Masha Gessen is a Russo-American writer and journalist who migrated to the United States with her parents as a teenager. She is a prolific writer: one of her recent books is The Man Without a Face (2012), a biography of Vladimir Putin.
The blurb on the back cover of the advance reader’s edition of Where the Jews Aren’t claims that it is “the first complete account of the rise and fall of Birobidzhan—Joseph Stalin’s short-lived haven for Jews.” The claim is unwarranted. There are numerous histories of Birobidzhan in various languages, several of them listed in Gessen’s own bibliography. Nor is her book a “complete account…of Birobidzhan.” It is rather a personal record of the author’s interest in the Soviet Jewish homeland. Of her Jewish childhood in Russia she has this to say:
We lived in a country where we were hated. Throughout my childhood, this hatred assumed the relatively benign form of consistent discrimination: Jews faced extreme hurdles gaining admission to universities and obtaining jobs; the study of Hebrew and most forms of Jewish communal life were criminalized. Who could tell when this daily hatred would again turn deadly for the Jews?
For people who knew little of Israel or the United States, the realistic escape from this prospect seemed Birobidzhan.
To a large extent, Gessen focuses her account of Birobidzhan on the Yiddish writer David Bergelson, who after a successful literary career was executed in 1952 for treason during the crackdown on Yiddish culture. He has a central position in this book although it is not clear why.
Bergelson was born in 1884 to rich and pious parents. His father, a grain and timber merchant, spoke no Russian, only Yiddish. As a child, Bergelson was taught to speak and write in Russian, Hebrew, and Yiddish. When he grew up, he began to write novels in Russian and Hebrew but they attracted little attention. He became well known only when he switched to Yiddish, and it has been said that he was the most popular Yiddish author of the 1920s.
After the Revolution, he moved to Berlin, a favorite exile place for Russians who disapproved of the Bolsheviks. But in 1926 he apologized to Soviet institutions for his hostility and began to consider resettling in the USSR. One of the reasons he came to approve of the Soviet regime was its rejection of Hebrew in favor of Yiddish as the Jewish national language. He soon revisited his native country. He traveled on the Trans-Siberian Railroad to visit Birobidzhan, which he found most attractive, as Gessen writes:
His description of Birobidzhan—its “three distant horizons,” its “pure” and “shimmering” light, the powerful sun, “marvelously lofty skies,” “myriad rivers gleaming in the sun,” two variations on the word expanse and five uses of blue in a single paragraph—show that he was genuinely awed, after a decade and a half spent running from one crowded city to another in an overstuffed train car, or as a third-class ship passenger, to be offered something so plainly huge: “and all of this taken together was the land that the authorities had allocated for the working Jews, all of this together bore the name: Birobidzhan.”

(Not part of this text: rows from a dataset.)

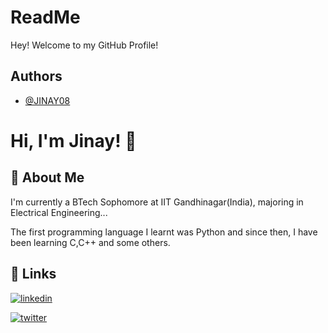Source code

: 
# ReadMe
Hey! 
Welcome to my GitHub Profile!


## Authors

- [@JINAY08](https://www.github.com/JINAY08)

  
# Hi, I'm Jinay! 👋
  
## 🚀 About Me
I'm currently a BTech Sophomore at IIT Gandhinagar(India), majoring in Electrical Engineering...

The first programming language I learnt was Python and since then, I have been learning C,C++ and some others.

  
## 🔗 Links
[![linkedin](https://img.shields.io/badge/linkedin-0A66C2?style=for-the-badge&logo=linkedin&logoColor=white)](https://www.linkedin.com/in/jinay-dagli-386701201?lipi=urn%3Ali%3Apage%3Ad_flagship3_profile_view_base_contact_details%3BrwMH9DbaQS2G6Pfvq1QJuA%3D%3D)

[![twitter](https://img.shields.io/badge/twitter-1DA1F2?style=for-the-badge&logo=twitter&logoColor=white)](https://twitter.com/jinay812)

  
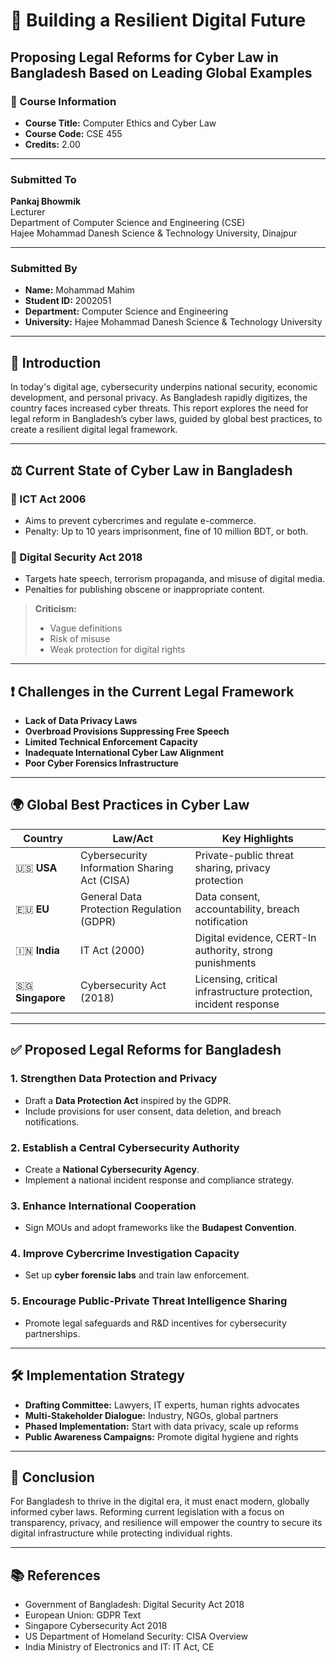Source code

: # 📘 Building a Resilient Digital Future  
## Proposing Legal Reforms for Cyber Law in Bangladesh Based on Leading Global Examples  

### 🧾 Course Information
- **Course Title:** Computer Ethics and Cyber Law  
- **Course Code:** CSE 455  
- **Credits:** 2.00  

---

###  Submitted To
**Pankaj Bhowmik**  
Lecturer  
Department of Computer Science and Engineering (CSE)  
Hajee Mohammad Danesh Science & Technology University, Dinajpur

---

###  Submitted By
- **Name:** Mohammad Mahim  
- **Student ID:** 2002051  
- **Department:** Computer Science and Engineering  
- **University:** Hajee Mohammad Danesh Science & Technology University

---

## 📖 Introduction

In today's digital age, cybersecurity underpins national security, economic development, and personal privacy. As Bangladesh rapidly digitizes, the country faces increased cyber threats. This report explores the need for legal reform in Bangladesh’s cyber laws, guided by global best practices, to create a resilient digital legal framework.

---

## ⚖️ Current State of Cyber Law in Bangladesh

### 📜 ICT Act 2006
- Aims to prevent cybercrimes and regulate e-commerce.  
- Penalty: Up to 10 years imprisonment, fine of 10 million BDT, or both.

### 📜 Digital Security Act 2018
- Targets hate speech, terrorism propaganda, and misuse of digital media.  
- Penalties for publishing obscene or inappropriate content.

> **Criticism:**  
> - Vague definitions  
> - Risk of misuse  
> - Weak protection for digital rights

---

## ❗ Challenges in the Current Legal Framework

-  **Lack of Data Privacy Laws**  
-  **Overbroad Provisions Suppressing Free Speech**  
-  **Limited Technical Enforcement Capacity**  
-  **Inadequate International Cyber Law Alignment**  
-  **Poor Cyber Forensics Infrastructure**

---

## 🌍 Global Best Practices in Cyber Law

| Country | Law/Act | Key Highlights |
|--------|---------|----------------|
| 🇺🇸 **USA** | Cybersecurity Information Sharing Act (CISA) | Private-public threat sharing, privacy protection |
| 🇪🇺 **EU** | General Data Protection Regulation (GDPR) | Data consent, accountability, breach notification |
| 🇮🇳 **India** | IT Act (2000) | Digital evidence, CERT-In authority, strong punishments |
| 🇸🇬 **Singapore** | Cybersecurity Act (2018) | Licensing, critical infrastructure protection, incident response |

---

## ✅ Proposed Legal Reforms for Bangladesh

### 1️. Strengthen Data Protection and Privacy
- Draft a **Data Protection Act** inspired by the GDPR.
- Include provisions for user consent, data deletion, and breach notifications.

### 2️. Establish a Central Cybersecurity Authority
- Create a **National Cybersecurity Agency**.
- Implement a national incident response and compliance strategy.

### 3️. Enhance International Cooperation
- Sign MOUs and adopt frameworks like the **Budapest Convention**.

### 4️. Improve Cybercrime Investigation Capacity
- Set up **cyber forensic labs** and train law enforcement.

### 5️. Encourage Public-Private Threat Intelligence Sharing
- Promote legal safeguards and R&D incentives for cybersecurity partnerships.

---

## 🛠️ Implementation Strategy

-  **Drafting Committee:** Lawyers, IT experts, human rights advocates  
-  **Multi-Stakeholder Dialogue:** Industry, NGOs, global partners  
-  **Phased Implementation:** Start with data privacy, scale up reforms  
-  **Public Awareness Campaigns:** Promote digital hygiene and rights

---

## 🧾 Conclusion

For Bangladesh to thrive in the digital era, it must enact modern, globally informed cyber laws. Reforming current legislation with a focus on transparency, privacy, and resilience will empower the country to secure its digital infrastructure while protecting individual rights.

---

## 📚 References

- Government of Bangladesh: Digital Security Act 2018  
- European Union: GDPR Text  
- Singapore Cybersecurity Act 2018  
- US Department of Homeland Security: CISA Overview  
- India Ministry of Electronics and IT: IT Act, CE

After the rise of Hitler, Bergelson moved permanently to the USSR and in 1935 made his home in Birobidzhan. Here he founded a Yiddish literary journal called Forpost. But his happiness was not to last. Two years later Soviet publications began to criticize the Yiddish cultural movement and Yiddish publications were shut down. Initially, Bergelson joined the persecutors, accusing some Yiddish writers of treason and thus, for the time being, protecting himself. In the end, however, he too was accused of treason, arrested in January 1949, tortured, and, in the end, executed.
It is not quite clear why Gessen has chosen Bergelson as the protagonist of her narrative unless perhaps to show, in the case of a single writer, the ups and downs of Soviet treatment of the Jewish population. This treatment was determined by Stalin’s anti-Semitism as well as by Soviet nationality policy. Concentrating on Bergelson, Gessen’s book is otherwise something of a rambling account, partly drawn from historic documents, partly from personal experience, of one of the Communist regime’s many failures.